By a number of measures and anecdotal evidence, 1995 was the year that on-line debit finally came into its own.

Visa U.S.A. and MasterCard International reported 83% and 155% growth, respectively, in the number of locations that accept their Interlink and Maestro cards.

At the same time, on-line debit transactions spurred double-digit point of sale growth at many of the regional electronic banking networks. Bank Network News reported a nationwide increase of 36.9% for the year, calculating from regional networks' September 1995 activity.

"There's no doubt that debit, from the consumers' perspective, has come of age," said Richard T. Robida, senior executive vice president of the Atlanta-based consulting firm Speer & Associates.

Underscoring the trend was triple-digit growth in the card associations' off-line products, Visa Check and MasterMoney. Off-line debit transactions clear with a delay, like credit card payments, while on-line debits are generally immediate.

Mr. Robida sees "debit as a concept" meeting "more widespread consumer acceptance," with the success of off-line services feeding the on-line programs.

Visa said 1,083 financial institutions issued 32 million Interlink cards as of yearend 1995. MasterCard's Maestro organization reported 828 institutions had issued 22.4 million cards. Millions more cards bear the logos of regional networks.

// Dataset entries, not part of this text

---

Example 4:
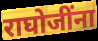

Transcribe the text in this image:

राघोजींना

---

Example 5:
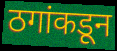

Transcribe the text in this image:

ठगांकडून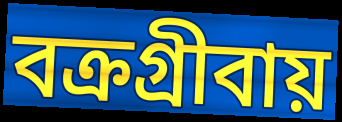
বক্রগ্রীবায়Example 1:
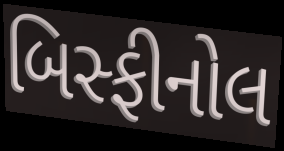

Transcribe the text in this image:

બિસ્ફીનોલ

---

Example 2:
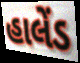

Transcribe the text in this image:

હાલેંડ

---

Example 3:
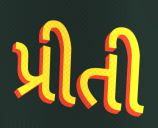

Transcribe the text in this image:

પ્રીતી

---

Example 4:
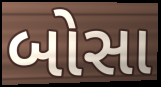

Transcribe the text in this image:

બોસા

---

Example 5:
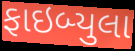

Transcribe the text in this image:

ફાઇબ્યુલાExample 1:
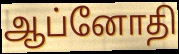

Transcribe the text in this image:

ஆப்னோதி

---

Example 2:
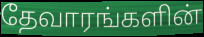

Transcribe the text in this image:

தேவாரங்களின்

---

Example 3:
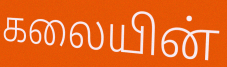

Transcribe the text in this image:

கலையின்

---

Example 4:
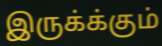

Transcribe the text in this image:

இருக்க்கும்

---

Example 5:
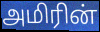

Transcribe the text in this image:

அமிரின்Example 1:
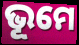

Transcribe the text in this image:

ଭୂମେ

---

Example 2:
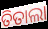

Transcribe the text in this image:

ତିତାଲା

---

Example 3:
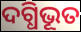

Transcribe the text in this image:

ଦଗ୍ଧିଭୂତ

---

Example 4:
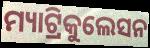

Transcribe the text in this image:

ମ୍ୟାଟ୍ରିକୁଲେସନ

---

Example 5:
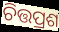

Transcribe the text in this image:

ଚିତ୍ତପ୍ରଶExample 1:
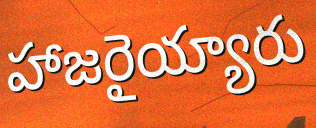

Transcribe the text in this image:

హాజరైయ్యారు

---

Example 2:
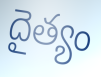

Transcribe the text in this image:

దైత్యం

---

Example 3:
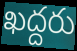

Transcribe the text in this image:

ఖద్దరు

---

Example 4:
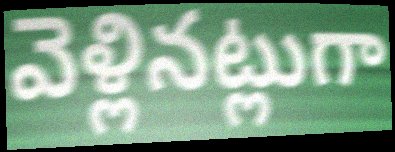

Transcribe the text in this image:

వెళ్లినట్లుగా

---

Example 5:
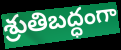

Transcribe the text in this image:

శ్రుతిబద్ధంగా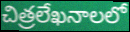
చిత్రలేఖనాలలో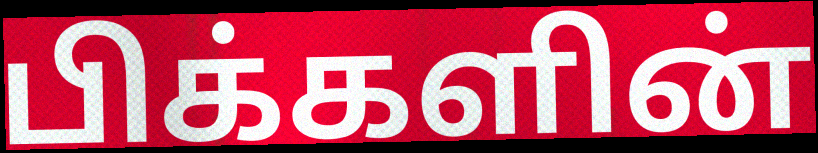
பிக்களின்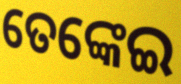
ତେଙ୍କେଇ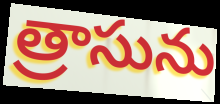
త్రాసును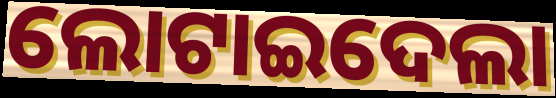
ଲୋଟାଇଦେଲାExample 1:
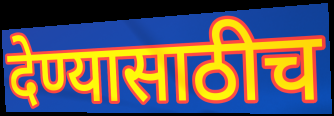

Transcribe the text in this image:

देण्यासाठीच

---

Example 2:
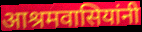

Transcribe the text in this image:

आश्रमवासियांनी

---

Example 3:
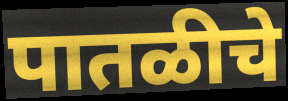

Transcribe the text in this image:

पातळीचे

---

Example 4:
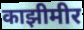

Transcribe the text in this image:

काझीमीर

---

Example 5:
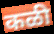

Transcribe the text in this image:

कळीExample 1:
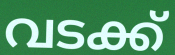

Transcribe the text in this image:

വടക്ക്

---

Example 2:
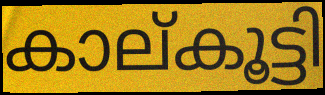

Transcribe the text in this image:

കാല്കൂട്ടി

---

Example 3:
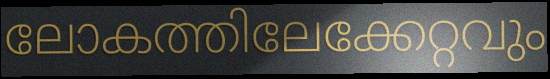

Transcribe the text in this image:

ലോകത്തിലേക്കേറ്റവും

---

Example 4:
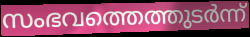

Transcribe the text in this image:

സംഭവത്തെത്തുടർന്ന്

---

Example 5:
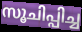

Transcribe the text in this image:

സൂചിപ്പിച്ച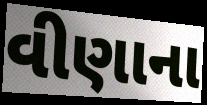
વીણાના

Acceptance of debit cards has expanded well beyond relatively isolated areas, such as California, where Interlink got its start, but there are still many states and regions where the service has not caught on.

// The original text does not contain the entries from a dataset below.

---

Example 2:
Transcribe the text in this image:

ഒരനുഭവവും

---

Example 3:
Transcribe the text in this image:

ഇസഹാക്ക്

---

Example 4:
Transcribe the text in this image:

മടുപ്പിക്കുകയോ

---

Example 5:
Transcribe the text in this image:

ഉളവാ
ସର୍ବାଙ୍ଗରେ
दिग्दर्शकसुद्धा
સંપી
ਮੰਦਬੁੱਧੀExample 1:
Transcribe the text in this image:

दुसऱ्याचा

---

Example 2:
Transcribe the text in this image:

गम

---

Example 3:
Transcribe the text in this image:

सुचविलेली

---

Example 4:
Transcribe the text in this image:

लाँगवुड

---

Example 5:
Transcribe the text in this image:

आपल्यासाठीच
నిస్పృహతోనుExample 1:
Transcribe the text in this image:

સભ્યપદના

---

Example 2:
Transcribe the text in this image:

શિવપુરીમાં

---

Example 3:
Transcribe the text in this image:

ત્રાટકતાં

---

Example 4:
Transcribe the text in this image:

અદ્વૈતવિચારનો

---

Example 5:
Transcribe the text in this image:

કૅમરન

"You can come to California and use the card to buy groceries, to buy gas, and to buy a hot dog," said Karen Brown, a consultant with Torrance, Calif.-based Benton International. "But if you go to Kansas, you can't use the card."

Carl Stefanelli, vice president of acceptance, Maestro U.S.A., acknowledged that on-line debit has a way to go. "As an industry, I do think we're getting to the point in some parts of the country that we have reached critical mass," he said.

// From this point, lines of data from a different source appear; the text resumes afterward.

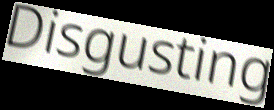
Disgusting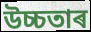
উচ্চতাৰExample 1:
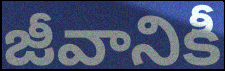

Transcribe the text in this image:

జీవానికీ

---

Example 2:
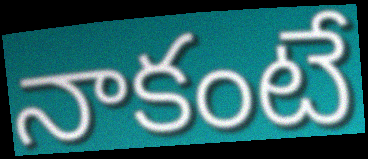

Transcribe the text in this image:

నాకంటే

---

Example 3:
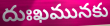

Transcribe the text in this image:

దుఃఖమునకు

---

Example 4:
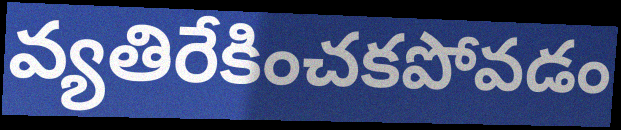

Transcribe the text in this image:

వ్యతిరేకించకపోవడం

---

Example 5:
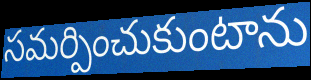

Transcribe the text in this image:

సమర్పించుకుంటానుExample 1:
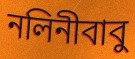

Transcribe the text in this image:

নলিনীবাবু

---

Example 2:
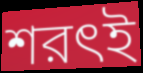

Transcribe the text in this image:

শরৎই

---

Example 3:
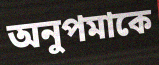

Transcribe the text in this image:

অনুপমাকে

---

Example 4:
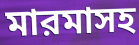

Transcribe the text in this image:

মারমাসহ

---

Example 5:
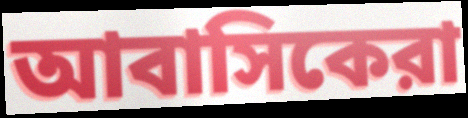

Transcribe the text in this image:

আবাসিকেরা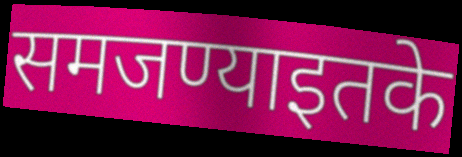
समजण्याइतके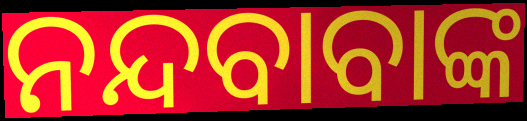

He estimated that if 300,000 to 400,000 stores agree to sign up, on-line debit will have achieved the necessary "critical mass."

At yearend, Visa said 95,000 merchants accepted Interlink; MasterCard said 86,404 took Maestro.

However, Mr. Robida said the merchant number "in due course has to be considerably higher than that, given that there are several million merchants in the United States."

Debit proponents agree that large retailers, especially in malls, pose the largest hurdle and greatest potential for on-line debit. Wal-Mart, Benetton, and Kmart, and Target are among national chains that have signed on.

"Those retailers alone create competitive consciousness on the part of every retailer in the country," Mr. Stefanelli said. "The psychology of a retailer is, if they're doing it, there must be something right about it."

Nikki Waters, senior vice president and director of marketing for Star System Inc., San Diego, said the cost to retailers has thus far been prohibitive. Also, stores fear they will sell fewer big-ticket items if consumers begin to make debit cards their primary choice.

Thomas O. Bennion, president of Southeast Switch, the Maitland, Fla., company that operates the Honor automated teller network, said "consumers are beginning to understand more about what (debit) is, which makes merchants more aware."

Maestro believes the next segment to embrace on-line debit will be specialty retailers. It is also marketing to municipal transportation systems, wire transfer services, movie theaters, florists, discount retailers, chain drug stores, and fast-food restaurants.